Sunday, September 12, 2004

intensity in ten cities



From time to time I've obsessed about particular things. Often this has been a particular band, or song, or restaurant, or writer. Of course it's sometimes been a specific book, a smell, a pair of jeans or, indeed, a certain laydee.

Several years ago I was juggling a few obsessions. One was a twin obsession. No, not an obession with twins (although, frankly, anything is possible - ADULT CONTENT) but two obsessions that sort of ran alongside side each other. One was with Jami Gertz largely driven by her performances in Less Than Zero and The Lost Boys. The other obsession was with a girl who worked in the next department to me who looked quite a bit like Jami Gertz... except a nicer because I could try to catch her eye as she sashayed to the vending machine and then wait to lust after her on her return trip to her desk.

One evening when I was working late I went so far as to pop a cassingle of Sense by the Lightning Seeds in an anonymous looking envelope on her desk. Then before I left for home I removed it. To be fair, I was spoken for at the time and so was she. Morality got the best of me. I haven't worked there for many years but in my mind's eye she still looks like Jami Gertz on the back of a motorbike in Lost Boys, hair streaming behind her. The real Jami Gertz though put on quite a bit of weight and now plays frumps or frustrated gangster wives and it's just not the same any more.

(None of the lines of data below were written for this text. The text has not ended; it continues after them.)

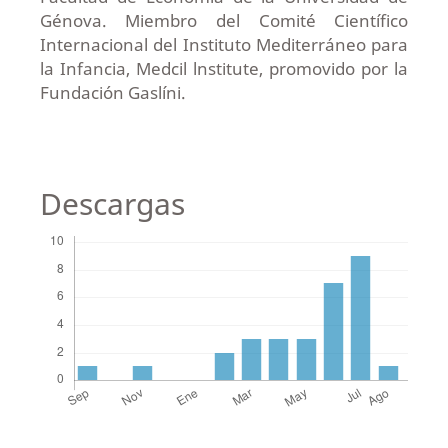
Génova. Miembro del Comité Científico
Internacional del Instituto Mediterráneo para
la Infancia, Medcil lnstitute, promovido por la
Fundación Gaslíni.
Descargas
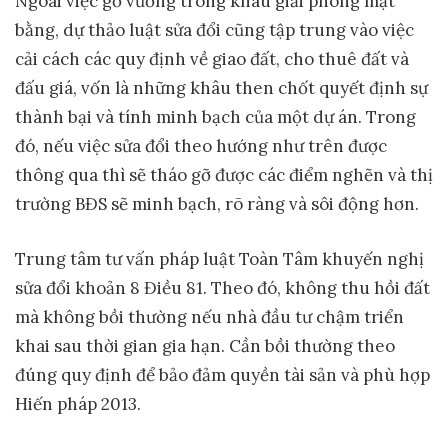
Ngoài việc gỡ vướng trong khâu giải phóng mặt
bằng, dự thảo luật sửa đổi cũng tập trung vào việc
cải cách các quy định về giao đất, cho thuê đất và
đấu giá, vốn là những khâu then chốt quyết định sự
thành bại và tính minh bạch của một dự án. Trong
đó, nếu việc sửa đổi theo hướng như trên được
thông qua thì sẽ tháo gỡ được các điểm nghẽn và thị
trường BĐS sẽ minh bạch, rõ ràng và sôi động hơn.
Trung tâm tư vấn pháp luật Toàn Tâm khuyến nghị
sửa đổi khoản 8 Điều 81. Theo đó, không thu hồi đất
mà không bồi thường nếu nhà đầu tư chậm triển
khai sau thời gian gia hạn. Cần bồi thường theo
đúng quy định để bảo đảm quyền tài sản và phù hợp
Hiến pháp 2013.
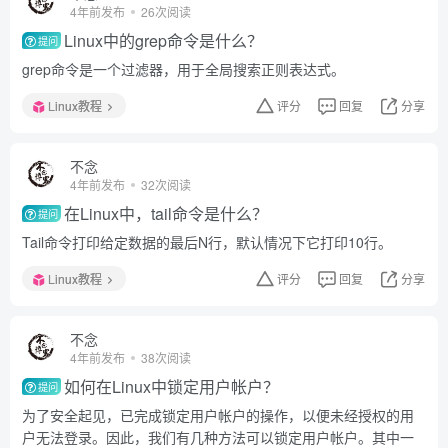
4年前发布
26次阅读
Linux中的grep命令是什么？
提问
grep命令是一个过滤器，用于全局搜索正则表达式。
Linux教程
评分
回复
分享
不念
4年前发布
32次阅读
在Linux中，tail命令是什么？
提问
Tail命令打印给定数据的最后N行，默认情况下它打印10行。
Linux教程
评分
回复
分享
不念
4年前发布
38次阅读
如何在Linux中锁定用户帐户？
提问
为了安全起见，已完成锁定用户帐户的操作，以便未经授权的用
户无法登录。因此，我们有几种方法可以锁定用户帐户。其中一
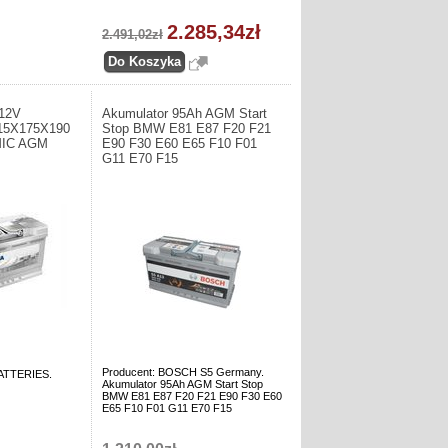
2.285,34zł
2.491,02zł
12V
Akumulator 95Ah AGM Start
315X175X190
Stop BMW E81 E87 F20 F21
MIC AGM
E90 F30 E60 E65 F10 F01
G11 E70 F15
Producent: BOSCH S5 Germany.
TTERIES.
Akumulator 95Ah AGM Start Stop
BMW E81 E87 F20 F21 E90 F30 E60
E65 F10 F01 G11 E70 F15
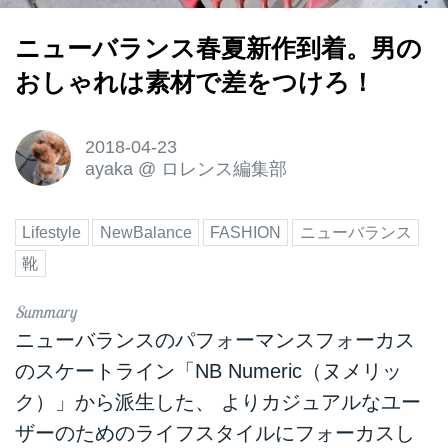
ニューバランス春夏新作到着。男の
おしゃれは素材で差をつけろ！
2018-04-23
ayaka
@
ロレンス編集部
Lifestyle
NewBalance
FASHION
ニューバランス
靴
ニューバランスのパフォーマンスフォーカス
のスケートライン「NB Numeric（ヌメリッ
ク）」から派生した、 よりカジュアルなユー
ザーのためのライフスタイルにフォーカスし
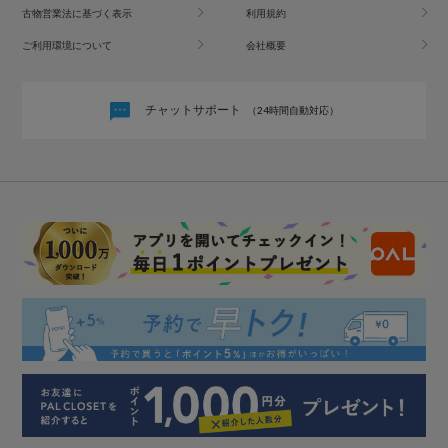
古物営業法に基づく表示
利用規約
ご利用環境について
会社概要
チャットサポート
（24時間自動対応）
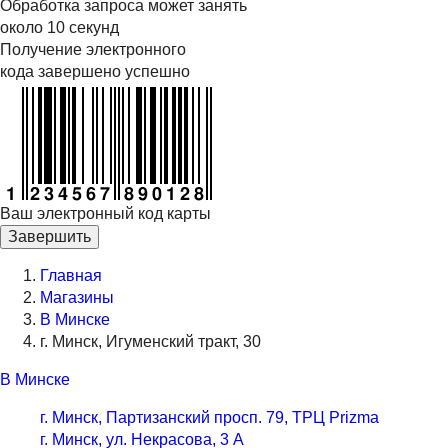
Обработка запроса может занять
около 10 секунд
Получение электронного
кода завершено успешно
Ваш электронный код карты
Завершить
Главная
Магазины
В Минске
г. Минск, Игуменский тракт, 30
В Минске
г. Минск, Партизанский просп. 79, ТРЦ Prizma
г. Минск, ул. Некрасова, 3 А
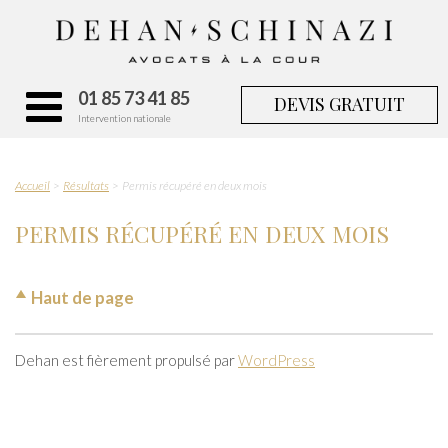
01 85 73 41 85
DEVIS GRATUIT
Intervention nationale
Accueil
Résultats
Permis récupéré en deux mois
PERMIS RÉCUPÉRÉ EN DEUX MOIS
Haut de page
Dehan est fièrement propulsé par
WordPress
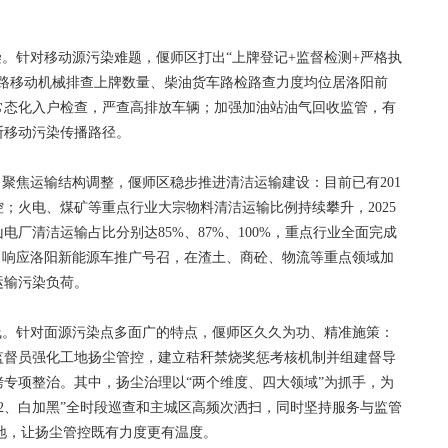
。针对移动源污染难题，偃师区打出“上牌登记+监督检测+严格执
道路移动机械排查上牌数量、柴油货车路检路查力度均位居洛阳前
常态化入户检查，严查高排放车辆；加强加油站油气回收监管，有
断移动污染传播路径。
聚焦运输结构调整，偃师区稳步推进清洁运输建设：目前已有201
；火电、煤矿等重点行业大宗物料清洁运输比例持续攀升，2025
厂清洁运输占比分别达85%、87%、100%，重点行业全面完成
，响应洛阳新能源车推广号召，在渣土、商砼、物流等重点领域加
运输污染负荷。
。针对面源污染点多面广的特点，偃师区久久为功、精准施策：
监督员强化工地扬尘管控，建立秸秆禁烧奖惩考核机制并组建督导
专项整治。其中，扬尘治理以“两个维度、四大领域”为抓手，为
+2、白加黑”全时段巡查和主城区高频次洒扫，同时坚持服务与监管
工地，让扬尘管控既有力度更有温度。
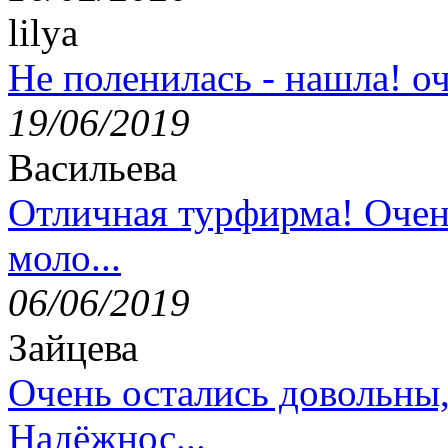
lilya
Не поленилась - нашла! оч
19/06/2019
Васильева
Отличная турфирма! Очен
моло...
06/06/2019
Зайцева
Очень остались довольны
Надёжнос...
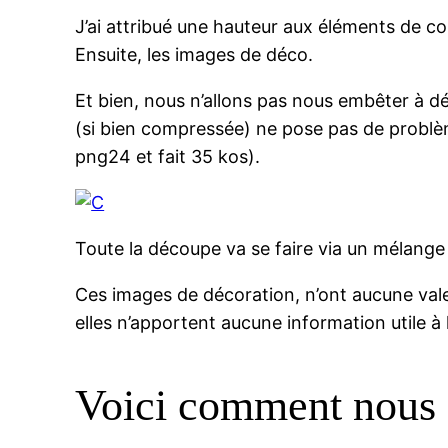
J’ai attribué une hauteur aux éléments de con
Ensuite, les images de déco.
Et bien, nous n’allons pas nous embêter à déc
(si bien compressée) ne pose pas de problème
png24 et fait 35 kos).
Toute la découpe va se faire via un mélange
Ces images de décoration, n’ont aucune vale
elles n’apportent aucune information utile à l
Voici comment nous a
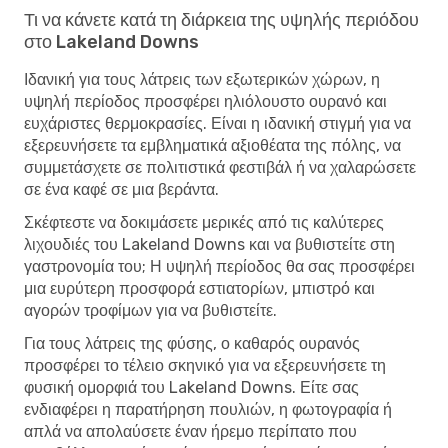
Τι να κάνετε κατά τη διάρκεια της υψηλής περιόδου
στο Lakeland Downs
Ιδανική για τους λάτρεις των εξωτερικών χώρων, η
υψηλή περίοδος προσφέρει ηλιόλουστο ουρανό και
ευχάριστες θερμοκρασίες. Είναι η ιδανική στιγμή για να
εξερευνήσετε τα εμβληματικά αξιοθέατα της πόλης, να
συμμετάσχετε σε πολιτιστικά φεστιβάλ ή να χαλαρώσετε
σε ένα καφέ σε μια βεράντα.
Σκέφτεστε να δοκιμάσετε μερικές από τις καλύτερες
λιχουδιές του Lakeland Downs και να βυθιστείτε στη
γαστρονομία του; Η υψηλή περίοδος θα σας προσφέρει
μια ευρύτερη προσφορά εστιατορίων, μπιστρό και
αγορών τροφίμων για να βυθιστείτε.
Για τους λάτρεις της φύσης, ο καθαρός ουρανός
προσφέρει το τέλειο σκηνικό για να εξερευνήσετε τη
φυσική ομορφιά του Lakeland Downs. Είτε σας
ενδιαφέρει η παρατήρηση πουλιών, η φωτογραφία ή
απλά να απολαύσετε έναν ήρεμο περίπατο που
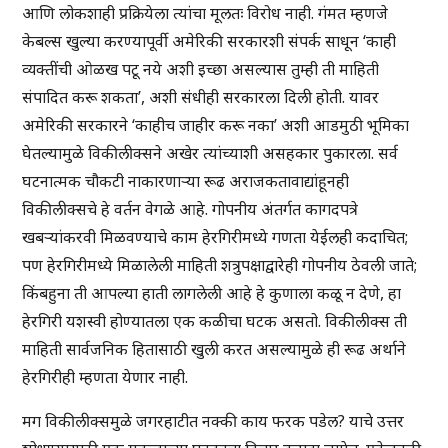
आणि लोकशाही प्रक्रियेला त्यांचा मूलतः विरोध नाही. गंमत म्हणजे
केबल्स खुल्या करण्यापूर्वी अमेरिकी सरकारशी संपर्क साधून ‘काही
व्यक्तींची ओळख पटू नये अशी इच्छा असल्यास तुम्ही ती माहिती
संपादित करू शकता’, अशी संधीही सरकारला दिली होती. यावर
अमेरिकी सरकारने ‘काहीच जाहीर करू नका’ अशी आडमुठी भूमिका
घेतल्यामुळे विकीलीक्सने अखेर त्यांच्याशी असहकार पुकारला. सर्व
घटनात्मक चौकटी नाकारणाऱ्या रूढ अराजकतावाद्यांहूनही
विकीलीक्सचे हे वर्तन वेगळे आहे. गोपनीय अंतर्गत कागदपत्रे
खबऱ्यांकरवी मिळवण्याचे काम हेरगिरीमध्ये गणता येईलही कदाचित;
पण हेरगिरीमध्ये मिळालेली माहिती शत्रुपक्षाद्वारेही गोपनीय ठेवली जाते;
किंबहुना ती आपल्या हाती लागलेली आहे हे कुणाला कळू न देणे, हा
हेरगिरी यशस्वी होण्यातला एक कळीचा घटक असतो. विकीलीक्स ती
माहिती सार्वजनिक हितासाठी खुली करत असल्यामुळे ही रूढ अर्थाने
हेरगिरीही म्हणता येणार नाही.
मग विकीलीक्समुळे जगरहाटीत नक्की काय फरक पडेल? याचे उत्तर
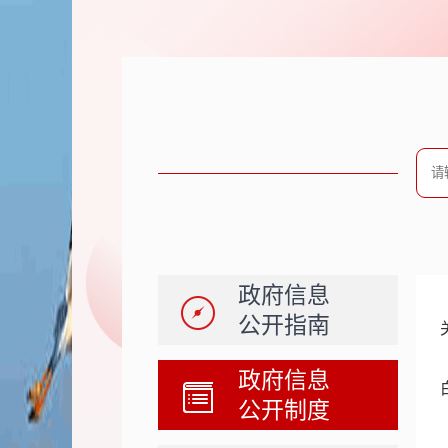
政府信息
公开指南
政府信息
公开制度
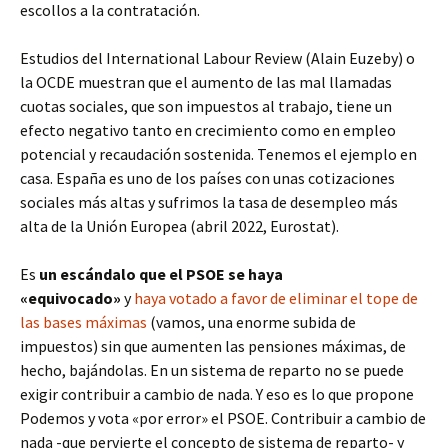
escollos a la contratación.
Estudios del International Labour Review (Alain Euzeby) o
la OCDE muestran que el aumento de las mal llamadas
cuotas sociales, que son impuestos al trabajo, tiene un
efecto negativo tanto en crecimiento como en empleo
potencial y recaudación sostenida. Tenemos el ejemplo en
casa. España es uno de los países con unas cotizaciones
sociales más altas y sufrimos la tasa de desempleo más
alta de la Unión Europea (abril 2022, Eurostat).
Es
un escándalo que el PSOE se haya
«equivocado»
y
haya votado a favor de eliminar el tope de
las bases máximas
(vamos, una enorme subida de
impuestos) sin que aumenten las pensiones máximas, de
hecho, bajándolas. En un sistema de reparto no se puede
exigir contribuir a cambio de nada. Y eso es lo que propone
Podemos y vota «por error» el PSOE. Contribuir a cambio de
nada -que pervierte el concepto de sistema de reparto- y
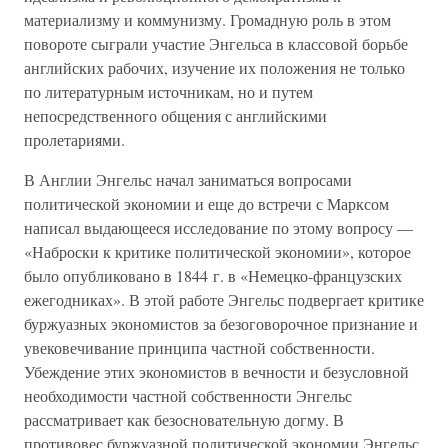
материализму и коммунизму. Громадную роль в этом
повороте сыграли участие Энгельса в классовой борьбе
английских рабочих, изучение их положения не только
по литературным источникам, но и путем
непосредственного общения с английскими
пролетариями.
В Англии Энгельс начал заниматься вопросами
политической экономии и еще до встречи с Марксом
написал выдающееся исследование по этому вопросу —
«Наброски к критике политической экономии», которое
было опубликовано в 1844 г. в «Немецко-французских
ежегодниках». В этой работе Энгельс подвергает критике
буржуазных экономистов за безоговорочное признание и
увековечивание принципа частной собственности.
Убеждение этих экономистов в вечности и безусловной
необходимости частной собственности Энгельс
рассматривает как безосновательную догму. В
противовес буржуазной политической экономии Энгельс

Thinking about it, more obsessions were interwining around this time in my life. The song Sense, as already mentioned by The Lightning Seeds, but also by the wonderful Terry Hall. Less Than Zero's writers, Elvis Costello and Bret Easton Ellis. Oh, and vampires. Er... joking about vampires (although, frankly, anything is possible - ADULT CONTENT). Anyway. I'll leave Mr McManus alone for now, but Bret was a really cool writer at the time, along with the likes of Jay McInerney. I eagerly devoured their novels and assumed that everyone in America was rich and fucked up on cocaine.

A different writer, who I picked up on via a friend at the time was Nicholson Baker, who's caricature adorns this blog entry. His style is, to my mind, unique as it focuses in microscopic detail on an individual's life, or particular event. In effect I became obsessed with an obsessive. The Mezzanine was my first exposure to his mesmering style (footnotes ahoy!). Followed not long after by Vox and The Fermata, which combined this microscopic focus on absolute detail with, let's face it, smut. Since then he's published essays, chidren's stories and recently A Box of Matches, which follows a man's thoughts throughout the life of an ordinary box of matches. I have yet to read his latest, Checkpoint, but it's on its way.